··· Task inputs

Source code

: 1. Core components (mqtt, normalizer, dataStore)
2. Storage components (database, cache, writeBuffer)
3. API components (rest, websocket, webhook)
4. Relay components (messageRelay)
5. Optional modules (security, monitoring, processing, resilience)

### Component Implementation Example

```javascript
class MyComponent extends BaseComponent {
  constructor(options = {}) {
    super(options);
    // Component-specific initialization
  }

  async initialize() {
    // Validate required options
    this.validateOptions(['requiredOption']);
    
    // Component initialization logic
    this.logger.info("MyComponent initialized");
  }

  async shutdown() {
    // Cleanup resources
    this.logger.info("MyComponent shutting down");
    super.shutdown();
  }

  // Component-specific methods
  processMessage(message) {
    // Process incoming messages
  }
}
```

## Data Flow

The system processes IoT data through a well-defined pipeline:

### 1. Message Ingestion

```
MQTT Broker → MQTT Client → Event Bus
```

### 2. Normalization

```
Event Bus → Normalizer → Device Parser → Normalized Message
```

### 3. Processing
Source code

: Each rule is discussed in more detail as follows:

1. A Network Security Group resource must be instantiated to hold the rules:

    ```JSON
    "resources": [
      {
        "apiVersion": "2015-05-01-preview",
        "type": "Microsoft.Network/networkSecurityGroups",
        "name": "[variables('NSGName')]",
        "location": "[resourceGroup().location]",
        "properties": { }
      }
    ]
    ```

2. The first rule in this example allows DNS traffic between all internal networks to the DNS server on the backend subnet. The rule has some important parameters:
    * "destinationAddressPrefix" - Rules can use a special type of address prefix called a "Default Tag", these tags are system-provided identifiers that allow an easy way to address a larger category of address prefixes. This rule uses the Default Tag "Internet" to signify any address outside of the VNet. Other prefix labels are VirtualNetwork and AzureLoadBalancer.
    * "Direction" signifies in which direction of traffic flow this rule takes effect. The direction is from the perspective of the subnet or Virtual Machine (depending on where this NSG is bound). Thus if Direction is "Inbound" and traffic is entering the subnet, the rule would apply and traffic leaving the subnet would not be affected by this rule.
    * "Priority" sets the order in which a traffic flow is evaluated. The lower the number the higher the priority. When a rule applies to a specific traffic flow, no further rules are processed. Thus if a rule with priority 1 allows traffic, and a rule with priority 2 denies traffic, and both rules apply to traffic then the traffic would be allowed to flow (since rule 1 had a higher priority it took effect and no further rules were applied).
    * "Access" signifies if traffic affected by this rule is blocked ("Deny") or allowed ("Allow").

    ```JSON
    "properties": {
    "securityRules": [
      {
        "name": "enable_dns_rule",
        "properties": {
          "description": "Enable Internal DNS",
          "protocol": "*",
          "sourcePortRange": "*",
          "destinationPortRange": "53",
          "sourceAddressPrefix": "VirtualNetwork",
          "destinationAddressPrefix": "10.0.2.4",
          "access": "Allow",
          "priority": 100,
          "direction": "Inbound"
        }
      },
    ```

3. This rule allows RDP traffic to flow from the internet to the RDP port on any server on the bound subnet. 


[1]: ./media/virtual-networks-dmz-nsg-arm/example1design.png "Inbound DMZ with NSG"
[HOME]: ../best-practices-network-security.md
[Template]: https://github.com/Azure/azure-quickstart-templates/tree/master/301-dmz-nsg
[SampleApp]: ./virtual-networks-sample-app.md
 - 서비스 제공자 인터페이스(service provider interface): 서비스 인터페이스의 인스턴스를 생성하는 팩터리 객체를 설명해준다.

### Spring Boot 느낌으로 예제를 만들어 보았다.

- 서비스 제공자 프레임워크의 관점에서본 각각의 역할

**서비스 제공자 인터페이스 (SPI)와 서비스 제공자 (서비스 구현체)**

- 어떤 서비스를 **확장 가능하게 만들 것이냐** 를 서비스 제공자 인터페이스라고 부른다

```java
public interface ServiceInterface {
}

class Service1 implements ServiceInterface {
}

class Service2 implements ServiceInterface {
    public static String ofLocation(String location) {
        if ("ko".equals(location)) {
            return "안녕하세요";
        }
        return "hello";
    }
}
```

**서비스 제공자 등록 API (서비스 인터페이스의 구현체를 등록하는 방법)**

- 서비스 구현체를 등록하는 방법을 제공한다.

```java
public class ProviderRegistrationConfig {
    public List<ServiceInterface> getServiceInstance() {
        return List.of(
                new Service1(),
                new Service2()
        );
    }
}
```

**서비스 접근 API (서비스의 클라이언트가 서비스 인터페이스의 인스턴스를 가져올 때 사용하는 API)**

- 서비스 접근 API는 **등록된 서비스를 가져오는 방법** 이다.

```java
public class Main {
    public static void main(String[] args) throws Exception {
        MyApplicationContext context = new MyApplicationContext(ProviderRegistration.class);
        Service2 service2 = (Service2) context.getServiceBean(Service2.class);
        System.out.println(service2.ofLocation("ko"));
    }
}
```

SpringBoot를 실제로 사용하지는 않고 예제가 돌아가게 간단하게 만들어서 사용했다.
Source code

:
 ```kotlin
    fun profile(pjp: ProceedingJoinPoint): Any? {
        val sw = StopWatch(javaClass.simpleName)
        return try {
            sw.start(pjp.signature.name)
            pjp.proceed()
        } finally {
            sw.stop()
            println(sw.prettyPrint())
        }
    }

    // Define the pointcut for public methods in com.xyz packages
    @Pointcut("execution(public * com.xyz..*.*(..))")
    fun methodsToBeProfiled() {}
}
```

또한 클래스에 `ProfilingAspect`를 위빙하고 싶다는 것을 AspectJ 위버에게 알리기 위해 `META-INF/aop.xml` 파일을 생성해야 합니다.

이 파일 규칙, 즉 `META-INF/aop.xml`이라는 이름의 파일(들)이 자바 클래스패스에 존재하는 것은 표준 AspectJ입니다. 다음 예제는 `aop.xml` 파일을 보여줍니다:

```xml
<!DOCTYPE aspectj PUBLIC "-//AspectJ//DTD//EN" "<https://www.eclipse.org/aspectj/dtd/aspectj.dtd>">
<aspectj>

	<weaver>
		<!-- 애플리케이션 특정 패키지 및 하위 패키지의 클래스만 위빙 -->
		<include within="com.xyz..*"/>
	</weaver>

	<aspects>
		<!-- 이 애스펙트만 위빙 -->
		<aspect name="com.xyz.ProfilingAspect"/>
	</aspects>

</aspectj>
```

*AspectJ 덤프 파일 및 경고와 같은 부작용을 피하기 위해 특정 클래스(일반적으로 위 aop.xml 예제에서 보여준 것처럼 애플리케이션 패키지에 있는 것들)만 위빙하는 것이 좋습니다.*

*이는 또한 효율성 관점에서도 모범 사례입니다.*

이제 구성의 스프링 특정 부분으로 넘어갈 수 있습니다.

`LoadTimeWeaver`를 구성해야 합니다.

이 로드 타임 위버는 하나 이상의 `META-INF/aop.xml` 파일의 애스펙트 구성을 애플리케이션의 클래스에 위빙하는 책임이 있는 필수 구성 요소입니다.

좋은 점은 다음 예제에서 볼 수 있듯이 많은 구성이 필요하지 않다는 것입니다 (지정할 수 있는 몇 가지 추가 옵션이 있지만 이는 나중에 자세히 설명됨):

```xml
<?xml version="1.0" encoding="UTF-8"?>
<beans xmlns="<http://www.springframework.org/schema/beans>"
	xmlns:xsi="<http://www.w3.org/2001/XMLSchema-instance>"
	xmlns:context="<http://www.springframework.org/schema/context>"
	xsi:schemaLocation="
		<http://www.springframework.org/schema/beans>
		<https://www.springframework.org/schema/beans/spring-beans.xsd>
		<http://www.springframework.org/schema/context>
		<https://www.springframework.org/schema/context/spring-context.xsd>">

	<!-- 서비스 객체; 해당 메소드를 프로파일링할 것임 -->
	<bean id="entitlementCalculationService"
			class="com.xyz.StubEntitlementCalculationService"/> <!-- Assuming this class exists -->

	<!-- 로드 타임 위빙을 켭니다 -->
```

······

• [Work required]
Your reply must be one number: how many lines of the material hold the string "components".

• [Exercise result]
4